■ PROVIDED MATERIAL:
──────────────────────────────
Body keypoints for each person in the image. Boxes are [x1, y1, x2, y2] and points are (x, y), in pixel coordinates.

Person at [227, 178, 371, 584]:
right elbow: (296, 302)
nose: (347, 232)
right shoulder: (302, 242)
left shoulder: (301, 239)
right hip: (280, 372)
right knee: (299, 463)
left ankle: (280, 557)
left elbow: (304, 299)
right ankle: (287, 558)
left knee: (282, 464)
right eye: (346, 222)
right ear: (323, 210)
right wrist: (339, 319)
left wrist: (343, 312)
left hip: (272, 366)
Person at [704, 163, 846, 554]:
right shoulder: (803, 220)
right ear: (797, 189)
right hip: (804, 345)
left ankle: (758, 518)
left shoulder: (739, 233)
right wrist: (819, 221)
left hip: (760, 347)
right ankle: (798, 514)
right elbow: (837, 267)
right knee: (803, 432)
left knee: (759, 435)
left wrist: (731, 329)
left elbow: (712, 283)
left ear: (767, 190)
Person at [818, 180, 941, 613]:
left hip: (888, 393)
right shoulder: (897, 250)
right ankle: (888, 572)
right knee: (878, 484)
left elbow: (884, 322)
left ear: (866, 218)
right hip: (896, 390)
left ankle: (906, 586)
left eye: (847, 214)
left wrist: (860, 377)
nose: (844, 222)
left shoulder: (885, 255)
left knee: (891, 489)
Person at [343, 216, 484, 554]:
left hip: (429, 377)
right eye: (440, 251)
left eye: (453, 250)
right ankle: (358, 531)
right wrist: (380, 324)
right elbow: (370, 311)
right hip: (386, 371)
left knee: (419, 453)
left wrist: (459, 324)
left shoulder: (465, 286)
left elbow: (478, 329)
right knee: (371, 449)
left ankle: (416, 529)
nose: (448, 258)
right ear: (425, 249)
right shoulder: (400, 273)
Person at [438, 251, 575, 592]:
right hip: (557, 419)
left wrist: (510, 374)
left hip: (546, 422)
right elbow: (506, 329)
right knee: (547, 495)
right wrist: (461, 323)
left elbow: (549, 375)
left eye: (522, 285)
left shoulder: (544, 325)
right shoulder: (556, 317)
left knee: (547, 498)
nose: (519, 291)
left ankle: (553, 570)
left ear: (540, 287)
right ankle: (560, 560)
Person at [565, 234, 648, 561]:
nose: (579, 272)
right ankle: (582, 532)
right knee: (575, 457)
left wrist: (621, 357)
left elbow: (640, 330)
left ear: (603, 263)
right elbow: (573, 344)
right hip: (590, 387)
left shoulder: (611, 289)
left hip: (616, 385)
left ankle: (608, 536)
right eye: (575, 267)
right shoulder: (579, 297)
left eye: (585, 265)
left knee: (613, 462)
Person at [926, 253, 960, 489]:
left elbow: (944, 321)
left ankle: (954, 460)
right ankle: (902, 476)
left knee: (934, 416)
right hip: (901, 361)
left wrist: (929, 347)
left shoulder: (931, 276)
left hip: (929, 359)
──────────────────────────────
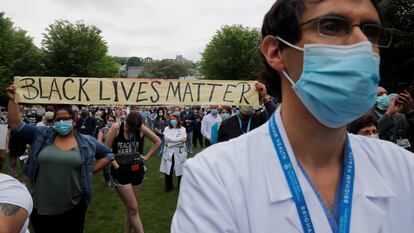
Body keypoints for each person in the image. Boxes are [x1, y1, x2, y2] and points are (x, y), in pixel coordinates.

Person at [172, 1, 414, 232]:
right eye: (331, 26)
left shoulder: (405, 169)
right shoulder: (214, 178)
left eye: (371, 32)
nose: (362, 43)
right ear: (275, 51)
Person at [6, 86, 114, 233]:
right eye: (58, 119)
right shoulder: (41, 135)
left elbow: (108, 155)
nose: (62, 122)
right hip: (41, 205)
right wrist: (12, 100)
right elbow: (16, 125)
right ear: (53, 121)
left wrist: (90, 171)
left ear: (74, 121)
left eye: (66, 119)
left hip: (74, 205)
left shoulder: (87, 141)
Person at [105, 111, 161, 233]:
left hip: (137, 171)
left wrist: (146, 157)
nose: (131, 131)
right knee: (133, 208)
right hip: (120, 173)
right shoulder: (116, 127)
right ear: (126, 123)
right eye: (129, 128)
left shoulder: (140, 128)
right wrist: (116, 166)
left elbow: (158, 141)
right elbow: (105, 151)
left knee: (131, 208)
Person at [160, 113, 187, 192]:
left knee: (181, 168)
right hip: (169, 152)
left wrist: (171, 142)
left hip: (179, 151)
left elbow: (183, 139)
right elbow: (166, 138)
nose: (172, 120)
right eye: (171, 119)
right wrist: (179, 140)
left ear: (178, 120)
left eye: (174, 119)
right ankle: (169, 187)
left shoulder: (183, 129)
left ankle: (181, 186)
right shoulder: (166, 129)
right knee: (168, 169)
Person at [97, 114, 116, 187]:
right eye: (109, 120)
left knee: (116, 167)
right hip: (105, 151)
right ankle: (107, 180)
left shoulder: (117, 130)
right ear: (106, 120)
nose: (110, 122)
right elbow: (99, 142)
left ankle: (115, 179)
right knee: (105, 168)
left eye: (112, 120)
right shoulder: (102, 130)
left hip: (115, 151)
──────────────────────────────
■ EXERCISE PROMPT:
Please transcribe exactly the lines above from the line that has "right ankle: (560, 560)" up to and including the line that has "left knee: (613, 462)"; no other line belongs in the answer.

■ SOLUTION FOR THIS PROBLEM:
right ankle: (560, 560)
Person at [565, 234, 648, 561]:
nose: (579, 272)
right ankle: (582, 532)
right knee: (575, 457)
left wrist: (621, 357)
left elbow: (640, 330)
left ear: (603, 263)
right elbow: (573, 344)
right hip: (590, 387)
left shoulder: (611, 289)
left hip: (616, 385)
left ankle: (608, 536)
right eye: (575, 267)
right shoulder: (579, 297)
left eye: (585, 265)
left knee: (613, 462)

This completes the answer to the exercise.